▶ **Task item**
If pictures are present, leave them out, and copy the data word for word.

◆ ◆ ◆ ◆ ◆ ◆ ◆

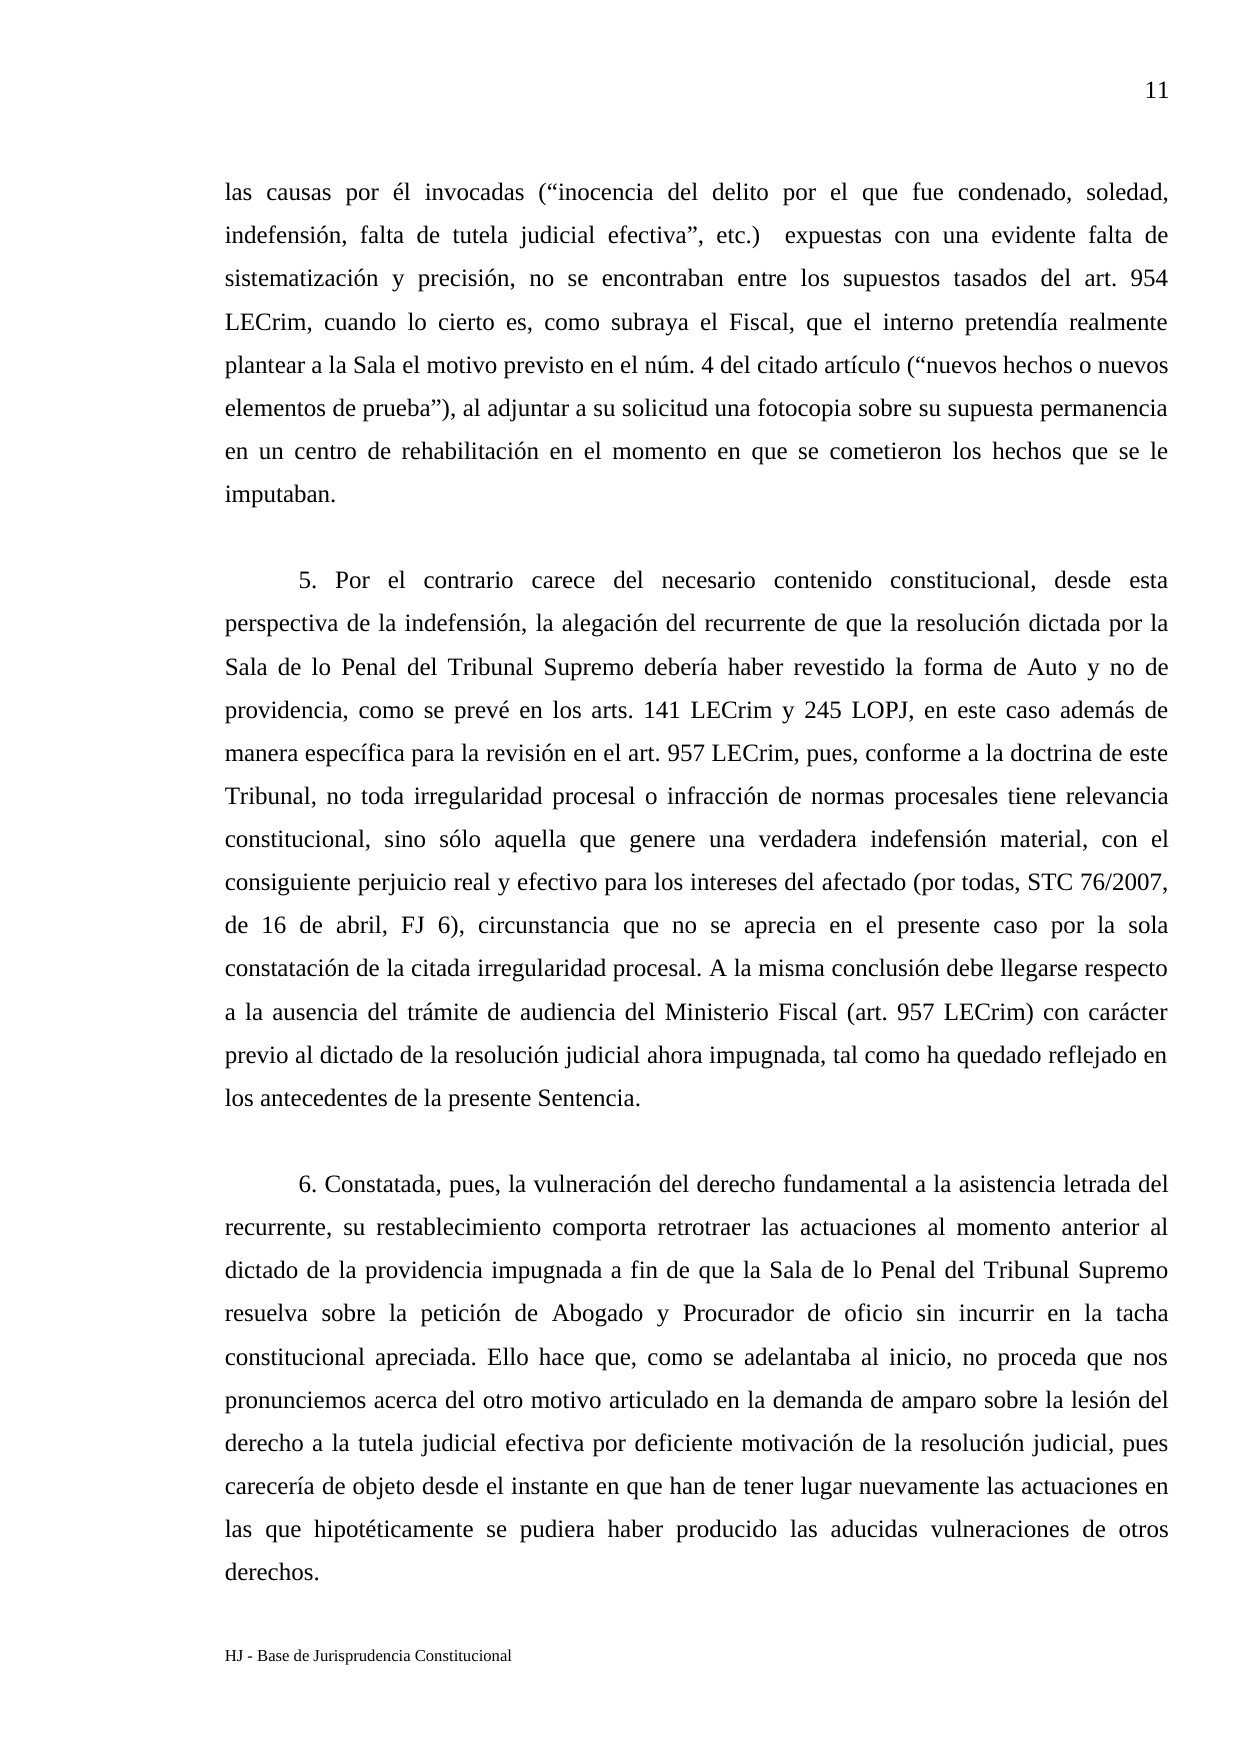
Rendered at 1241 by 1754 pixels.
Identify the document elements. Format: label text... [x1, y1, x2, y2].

text 6. Constatada, pues, la vulneración del derecho fundamental a la asistencia letrada del recurrente, su restablecimiento comporta retrotraer las actuaciones al momento anterior al dictado de la providencia impugnada a fin de que la Sala de lo Penal del Tribunal Supremo resuelva sobre la petición de Abogado y Procurador de oficio sin incurrir en la tacha constitucional apreciada. Ello hace que, como se adelantaba al inicio, no proceda que nos pronunciemos acerca del otro motivo articulado en la demanda de amparo sobre la lesión del derecho a la tutela judicial efectiva por deficiente motivación de la resolución judicial, pues carecería de objeto desde el instante en que han de tener lugar nuevamente las actuaciones en las que hipotéticamente se pudiera haber producido las aducidas vulneraciones de otros derechos. [224, 1169, 1169, 1586]
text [224, 177, 1169, 508]
text 5. Por el contrario carece del necesario contenido constitucional, desde esta perspectiva de la indefensión, la alegación del recurrente de que la resolución dictada por la Sala de lo Penal del Tribunal Supremo debería haber revestido la forma de Auto y no de providencia, como se prevé en los arts. 141 LECrim y 245 LOPJ, en este caso además de manera específica para la revisión en el art. 957 LECrim, pues, conforme a la doctrina de este Tribunal, no toda irregularidad procesal o infracción de normas procesales tiene relevancia constitucional, sino sólo aquella que genere una verdadera indefensión material, con el consiguiente perjuicio real y efectivo para los intereses del afectado (por todas, STC 76/2007, de 16 de abril, FJ 6), circunstancia que no se aprecia en el presente caso por la sola constatación de la citada irregularidad procesal. A la misma conclusión debe llegarse respecto a la ausencia del trámite de audiencia del Ministerio Fiscal (art. 957 LECrim) con carácter previo al dictado de la resolución judicial ahora impugnada, tal como ha quedado reflejado en los antecedentes de la presente Sentencia. [224, 565, 1169, 1112]
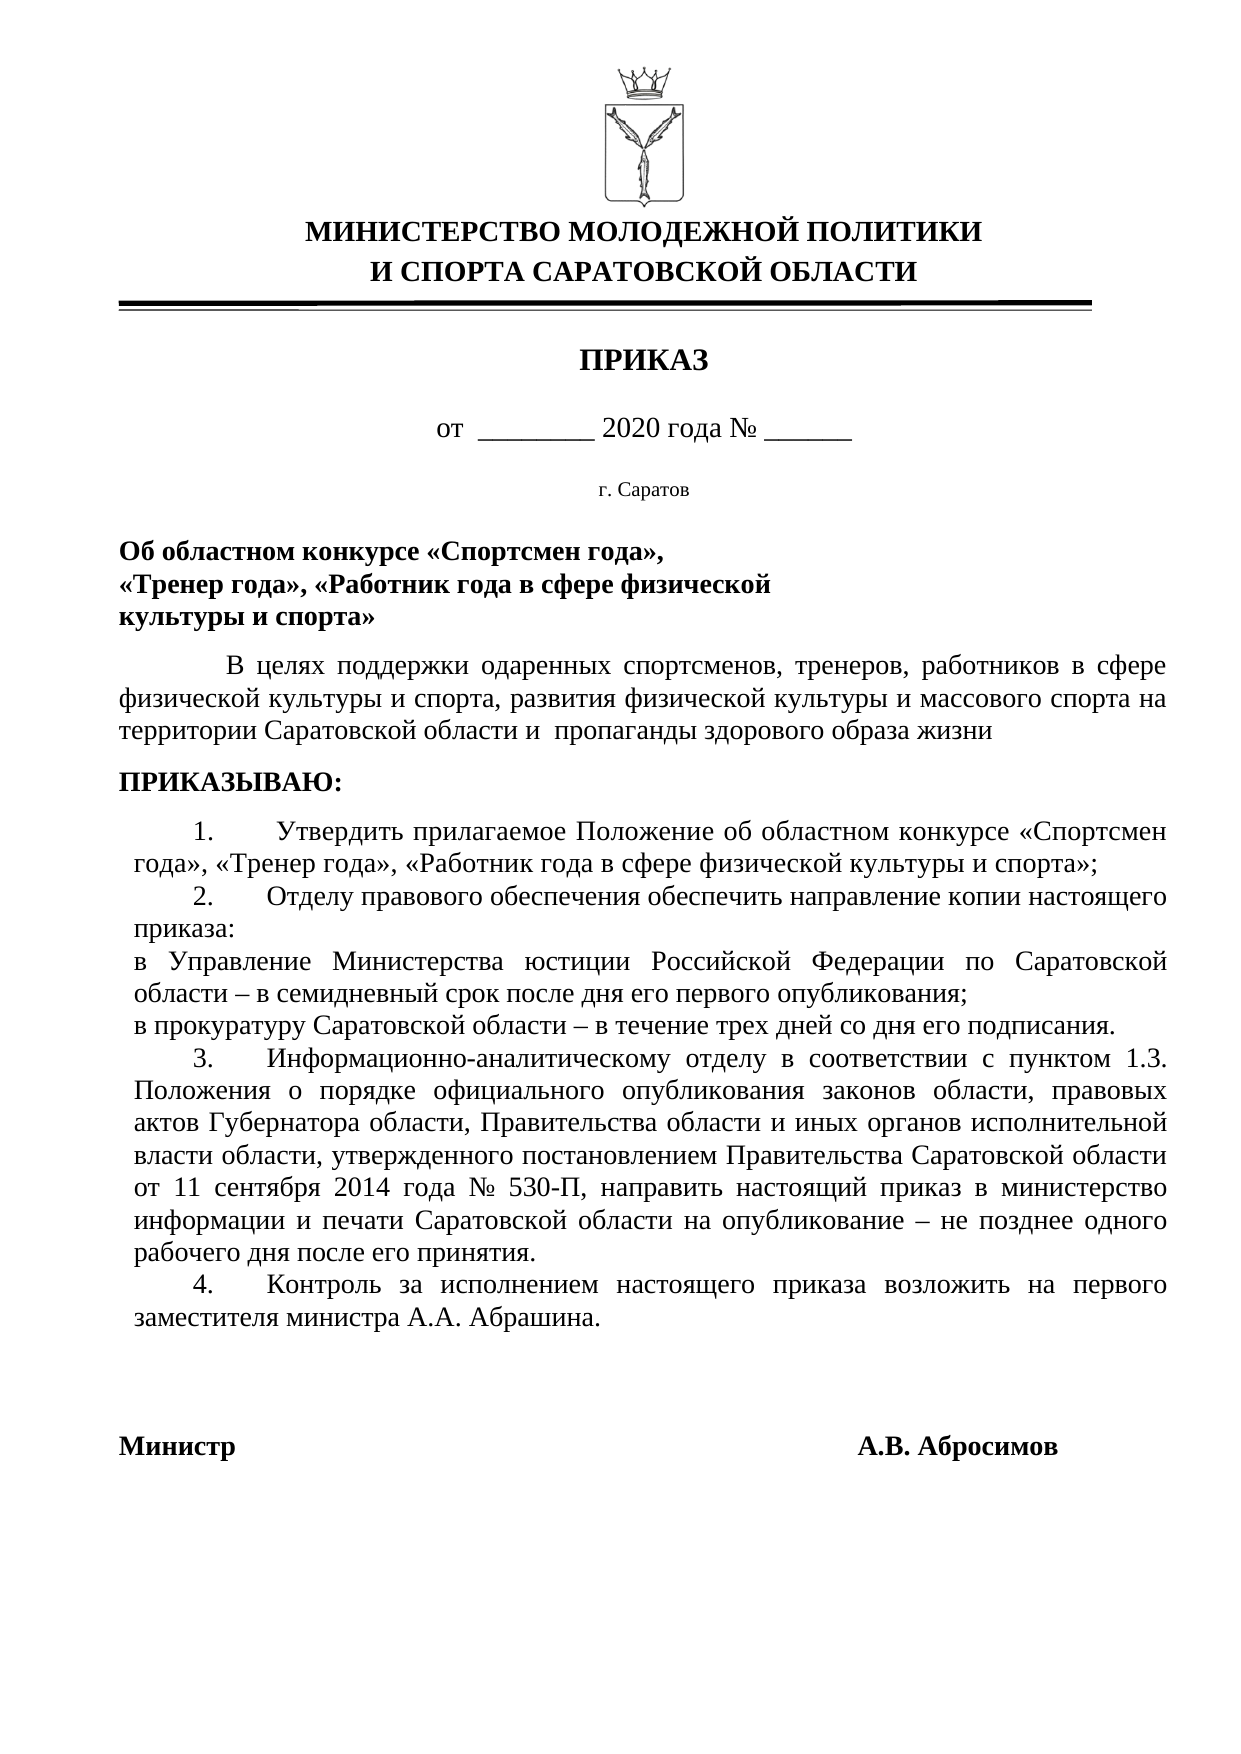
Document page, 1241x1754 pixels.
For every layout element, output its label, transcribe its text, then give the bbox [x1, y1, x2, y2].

text Об областном конкурсе «Спортсмен года», «Тренер года», «Работник года в сфере физической культуры и спорта» [119, 534, 776, 632]
list в Управление Министерства юстиции Российской Федерации по Саратовской области – в семидневный срок после дня его первого опубликования; [133, 943, 1169, 1008]
text И СПОРТА САРАТОВСКОЙ ОБЛАСТИ [119, 254, 1169, 288]
picture [603, 66, 685, 209]
list Отделу правового обеспечения обеспечить направление копии настоящего приказа: [133, 879, 1169, 943]
list Контроль за исполнением настоящего приказа возложить на первого заместителя министра А.А. Абрашина. [133, 1267, 1169, 1332]
text Министр А.В. Абросимов [119, 1429, 1169, 1462]
list в прокуратуру Саратовской области – в течение трех дней со дня его подписания. [133, 1008, 1169, 1041]
text г. Саратов [119, 477, 1169, 501]
text ПРИКАЗ [119, 341, 1169, 377]
text В целях поддержки одаренных спортсменов, тренеров, работников в сфере физической культуры и спорта, развития физической культуры и массового спорта на территории Саратовской области и пропаганды здорового образа жизни [119, 648, 1169, 746]
text от ________ 2020 года № ______ [119, 410, 1169, 443]
list Информационно-аналитическому отделу в соответствии с пунктом 1.3. Положения о порядке официального опубликования законов области, правовых актов Губернатора области, Правительства области и иных органов исполнительной власти области, утвержденного постановлением Правительства Саратовской области от 11 сентября 2014 года № 530-П, направить настоящий приказ в министерство информации и печати Саратовской области на опубликование – не позднее одного рабочего дня после его принятия. [133, 1041, 1169, 1267]
text МИНИСТЕРСТВО МОЛОДЕЖНОЙ ПОЛИТИКИ [119, 214, 1169, 248]
text ПРИКАЗЫВАЮ: [119, 765, 1169, 797]
list Утвердить прилагаемое Положение об областном конкурсе «Спортсмен года», «Тренер года», «Работник года в сфере физической культуры и спорта»; [133, 814, 1169, 879]
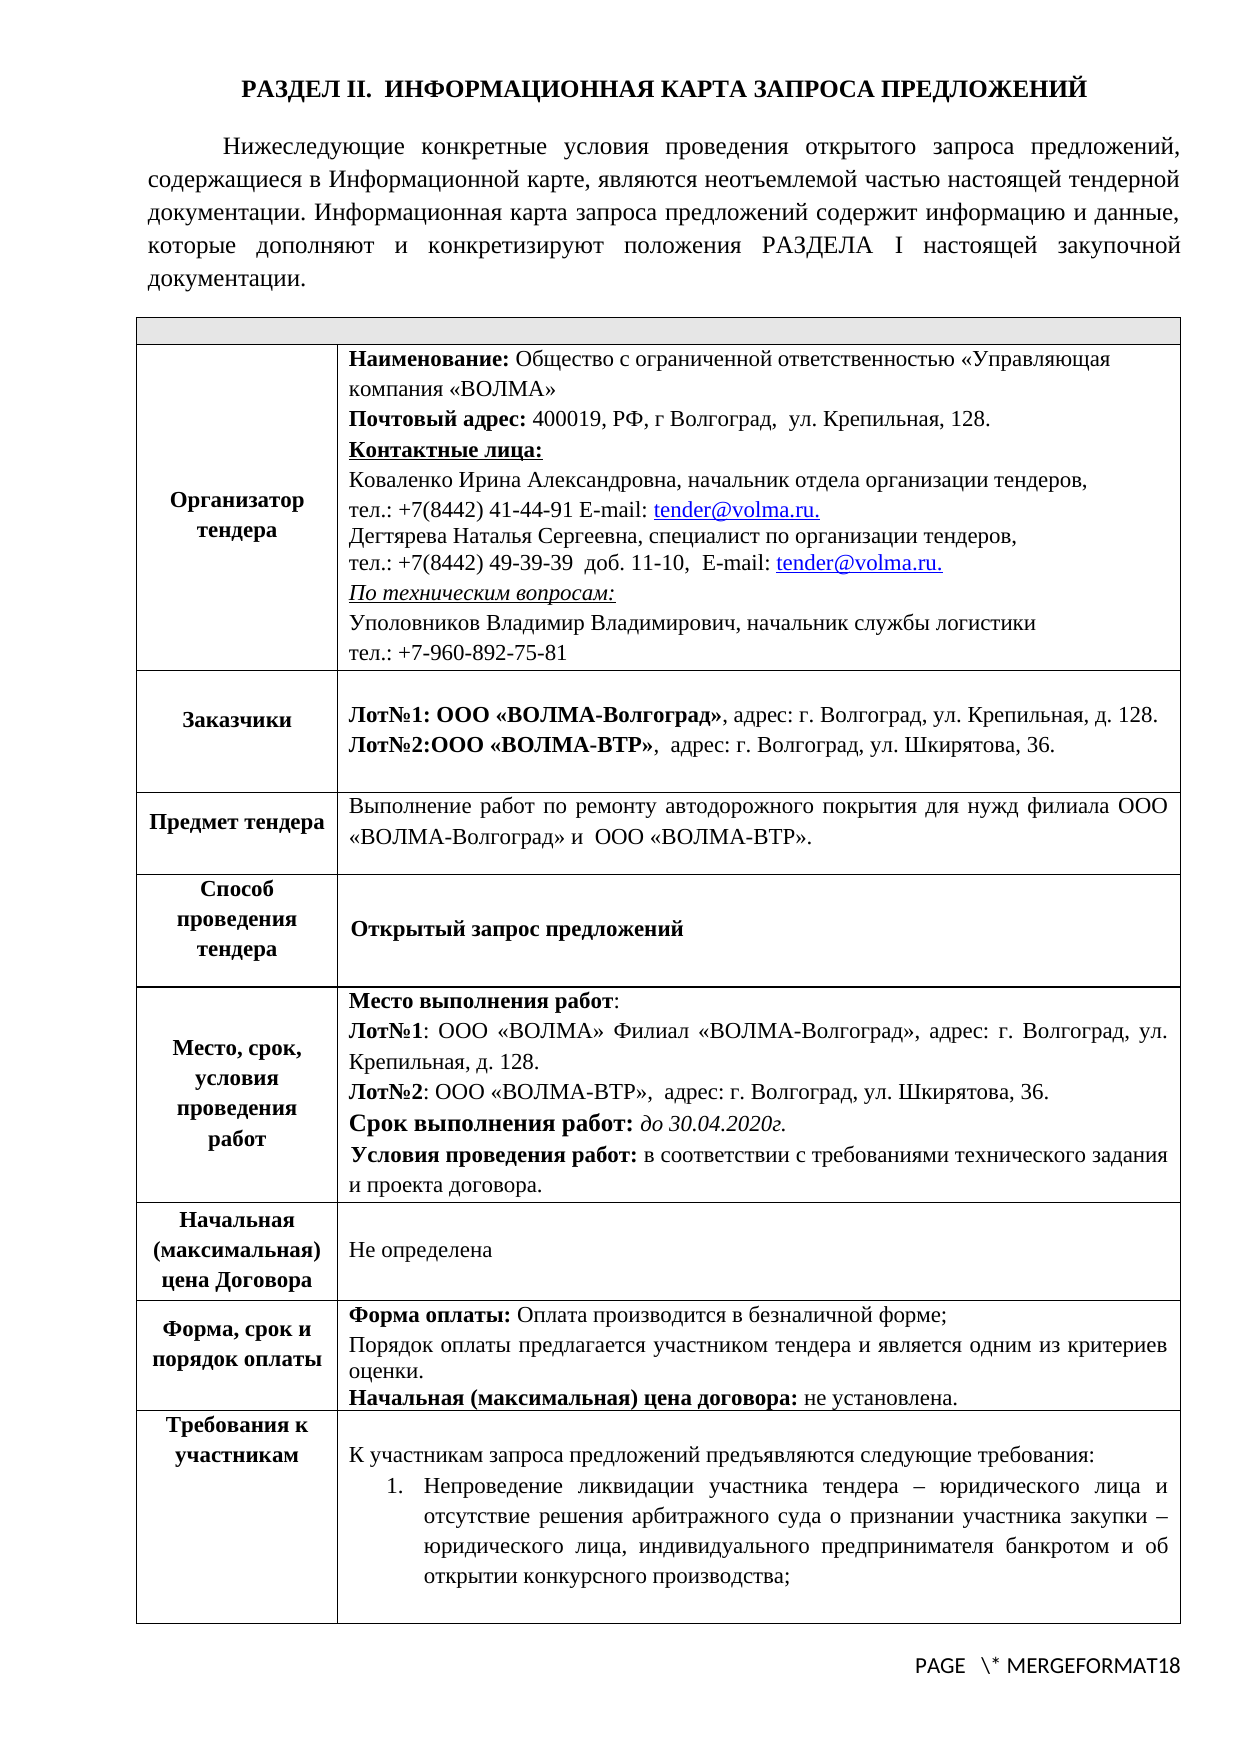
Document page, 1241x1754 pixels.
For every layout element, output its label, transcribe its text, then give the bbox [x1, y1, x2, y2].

◆ ◆ ◆ ◆ ◆ ◆ ◆

▶ **Finished exercise**
Rendered at 1241 by 1754 pixels.
Identify the document elements. Format: label text... [x1, y1, x2, y2].

text 6. Constatada, pues, la vulneración del derecho fundamental a la asistencia letrada del recurrente, su restablecimiento comporta retrotraer las actuaciones al momento anterior al dictado de la providencia impugnada a fin de que la Sala de lo Penal del Tribunal Supremo resuelva sobre la petición de Abogado y Procurador de oficio sin incurrir en la tacha constitucional apreciada. Ello hace que, como se adelantaba al inicio, no proceda que nos pronunciemos acerca del otro motivo articulado en la demanda de amparo sobre la lesión del derecho a la tutela judicial efectiva por deficiente motivación de la resolución judicial, pues carecería de objeto desde el instante en que han de tener lugar nuevamente las actuaciones en las que hipotéticamente se pudiera haber producido las aducidas vulneraciones de otros derechos. [224, 1169, 1169, 1586]
text [224, 177, 1169, 508]
text 5. Por el contrario carece del necesario contenido constitucional, desde esta perspectiva de la indefensión, la alegación del recurrente de que la resolución dictada por la Sala de lo Penal del Tribunal Supremo debería haber revestido la forma de Auto y no de providencia, como se prevé en los arts. 141 LECrim y 245 LOPJ, en este caso además de manera específica para la revisión en el art. 957 LECrim, pues, conforme a la doctrina de este Tribunal, no toda irregularidad procesal o infracción de normas procesales tiene relevancia constitucional, sino sólo aquella que genere una verdadera indefensión material, con el consiguiente perjuicio real y efectivo para los intereses del afectado (por todas, STC 76/2007, de 16 de abril, FJ 6), circunstancia que no se aprecia en el presente caso por la sola constatación de la citada irregularidad procesal. A la misma conclusión debe llegarse respecto a la ausencia del trámite de audiencia del Ministerio Fiscal (art. 957 LECrim) con carácter previo al dictado de la resolución judicial ahora impugnada, tal como ha quedado reflejado en los antecedentes de la presente Sentencia. [224, 565, 1169, 1112]
Document page, 1241x1754 pixels.
For every layout element, output its label, transcribe its text, then give the bbox [x1, y1, x2, y2].

text Об областном конкурсе «Спортсмен года», «Тренер года», «Работник года в сфере физической культуры и спорта» [119, 534, 776, 632]
list в Управление Министерства юстиции Российской Федерации по Саратовской области – в семидневный срок после дня его первого опубликования; [133, 943, 1169, 1008]
text И СПОРТА САРАТОВСКОЙ ОБЛАСТИ [119, 254, 1169, 288]
picture [603, 66, 685, 209]
list Отделу правового обеспечения обеспечить направление копии настоящего приказа: [133, 879, 1169, 943]
list Контроль за исполнением настоящего приказа возложить на первого заместителя министра А.А. Абрашина. [133, 1267, 1169, 1332]
text Министр А.В. Абросимов [119, 1429, 1169, 1462]
list в прокуратуру Саратовской области – в течение трех дней со дня его подписания. [133, 1008, 1169, 1041]
text г. Саратов [119, 477, 1169, 501]
text ПРИКАЗ [119, 341, 1169, 377]
text В целях поддержки одаренных спортсменов, тренеров, работников в сфере физической культуры и спорта, развития физической культуры и массового спорта на территории Саратовской области и пропаганды здорового образа жизни [119, 648, 1169, 746]
text от ________ 2020 года № ______ [119, 410, 1169, 443]
list Информационно-аналитическому отделу в соответствии с пунктом 1.3. Положения о порядке официального опубликования законов области, правовых актов Губернатора области, Правительства области и иных органов исполнительной власти области, утвержденного постановлением Правительства Саратовской области от 11 сентября 2014 года № 530-П, направить настоящий приказ в министерство информации и печати Саратовской области на опубликование – не позднее одного рабочего дня после его принятия. [133, 1041, 1169, 1267]
text МИНИСТЕРСТВО МОЛОДЕЖНОЙ ПОЛИТИКИ [119, 214, 1169, 248]
text ПРИКАЗЫВАЮ: [119, 765, 1169, 797]
list Утвердить прилагаемое Положение об областном конкурсе «Спортсмен года», «Тренер года», «Работник года в сфере физической культуры и спорта»; [133, 814, 1169, 879]
Document page, 1241x1754 pixels.
For every layout element, output its label, transcribe its text, then give the bbox [x1, y1, x2, y2].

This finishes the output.